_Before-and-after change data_
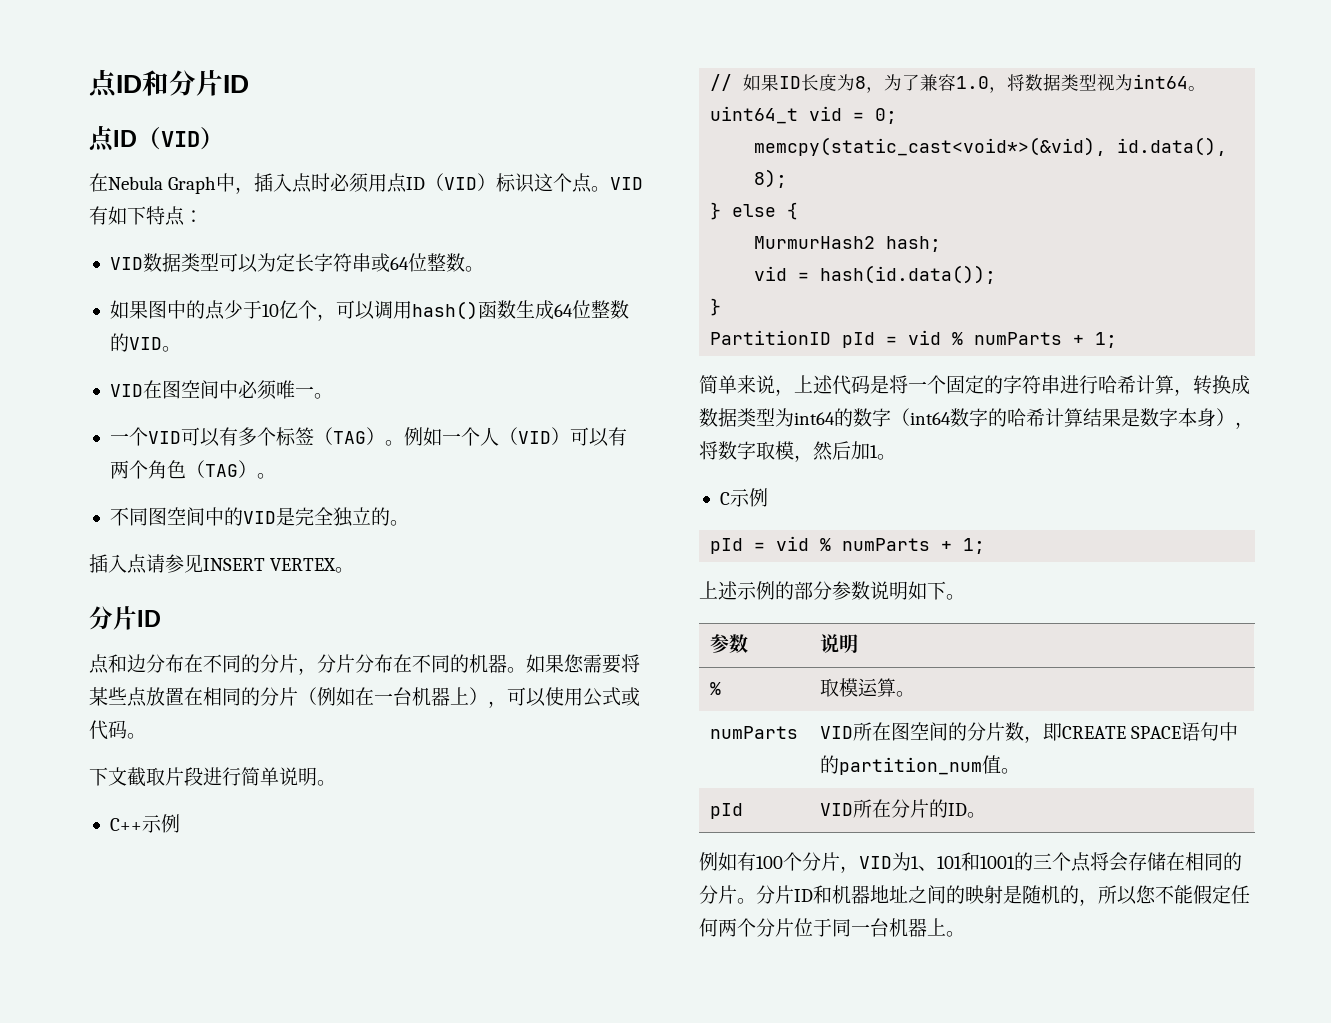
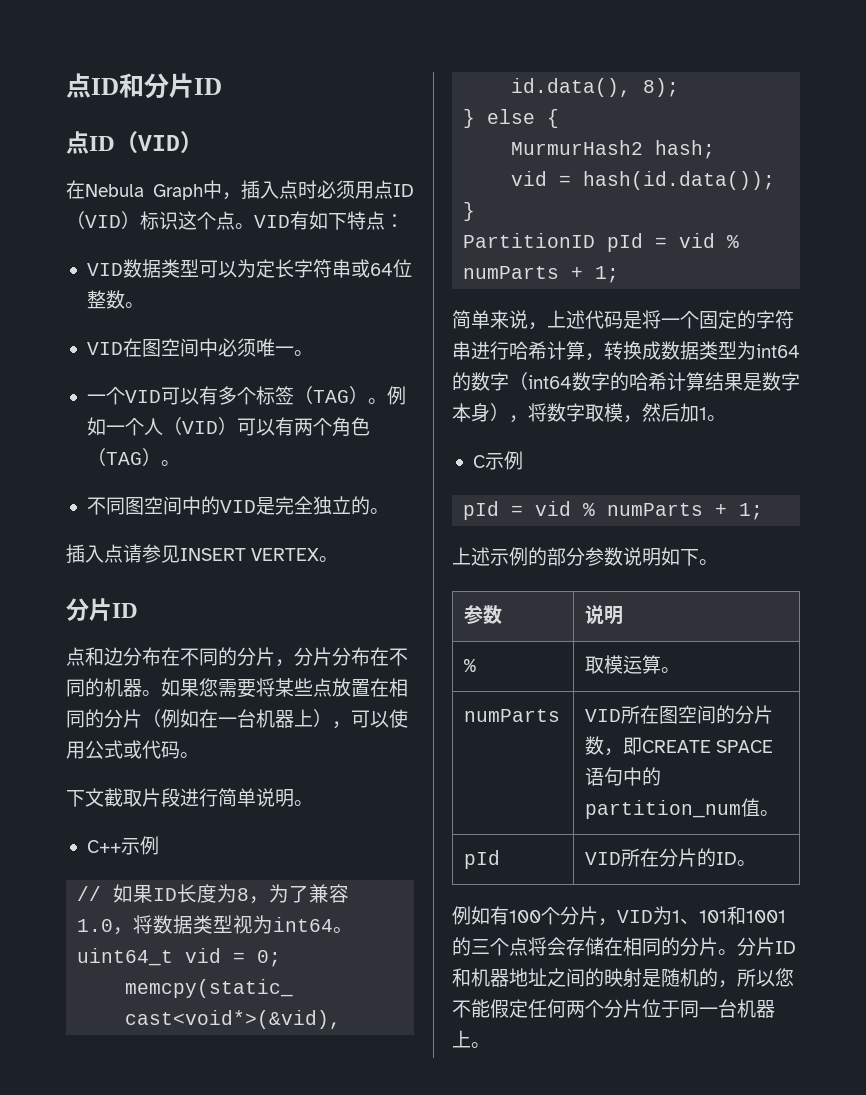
[109,300,629,321] [109,333,181,352] // 如果图中的点少于10亿个，可以调用hash()函数生成64位整数的VID。 -> (144, 305) none

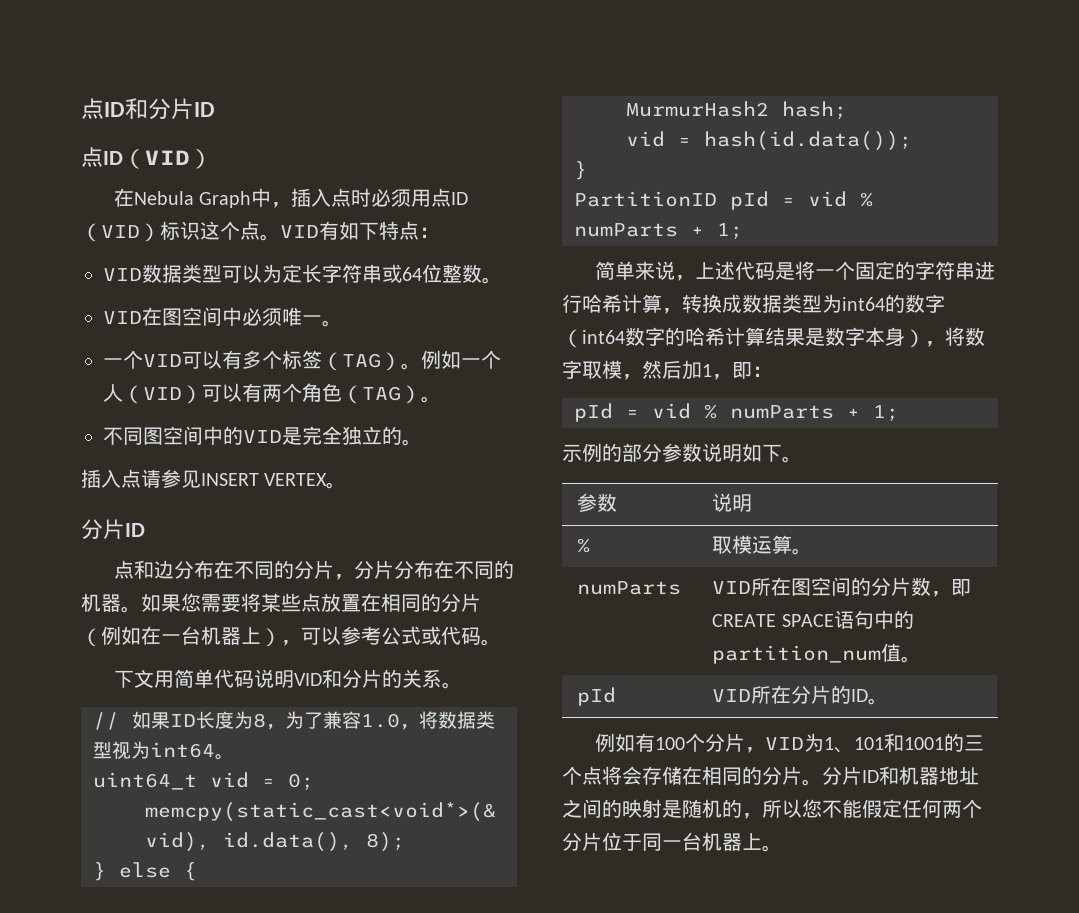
[389,709,408,728] [66,741,85,759] 使用 -> [341,626,381,645] 参考
[104,788,313,807] [86,836,159,855] 截取片段进行简单说明。 // C++示例 -> [153,669,462,689] 用简单代码说明VID和分片的关系。
[707,415,726,421] [472,451,523,470] [463,501,764,520] [452,547,490,566] 。 // C示例 // pId = vid % numParts + 1; // 上述 -> [712,362,772,380] [574,403,899,422] ，即： // pId = vid % numParts + 1; //

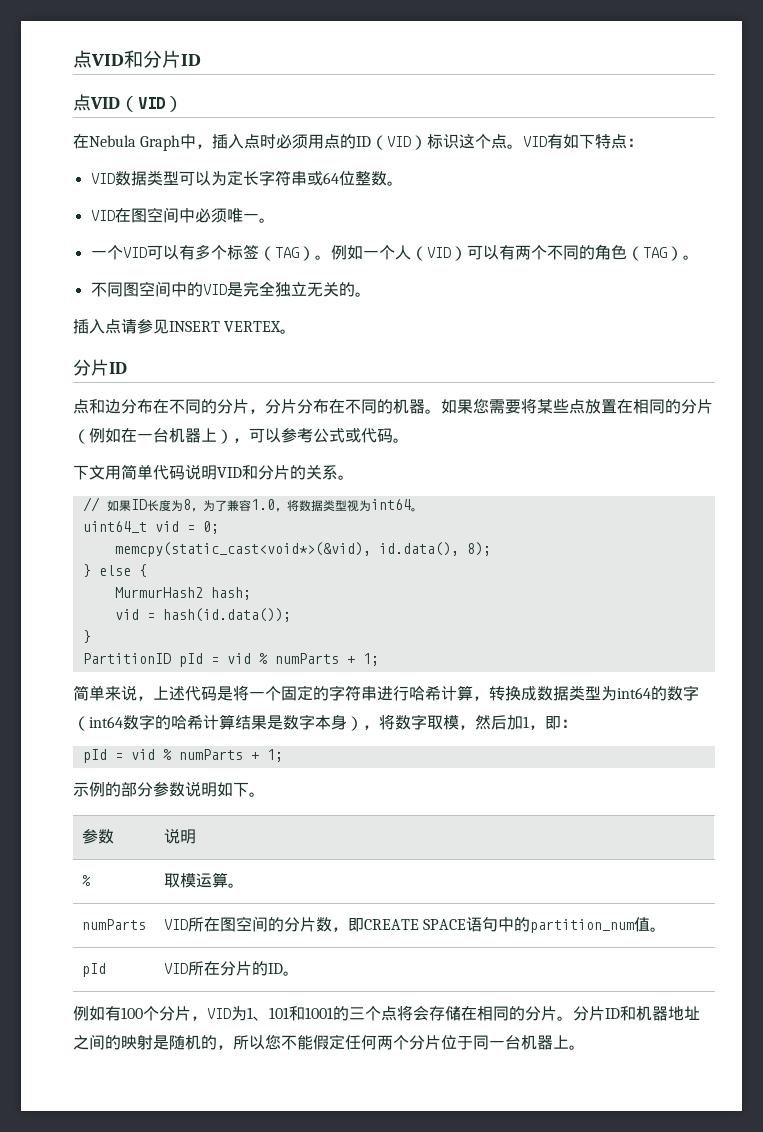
[81,98,125,119] 点ID -> [73,50,124,68] 点VID
[103,151,123,165] ID -> [90,97,120,109] VID
(452, 197) none -> [340,134,357,149] 的
(302, 392) none -> [546,245,595,260] 不同的
(382, 435) none -> [306,282,339,297] 无关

_REQUEST_
Using the data above, work out how many lines include the word "none" and give only that number.

_ANSWER SECTION_
4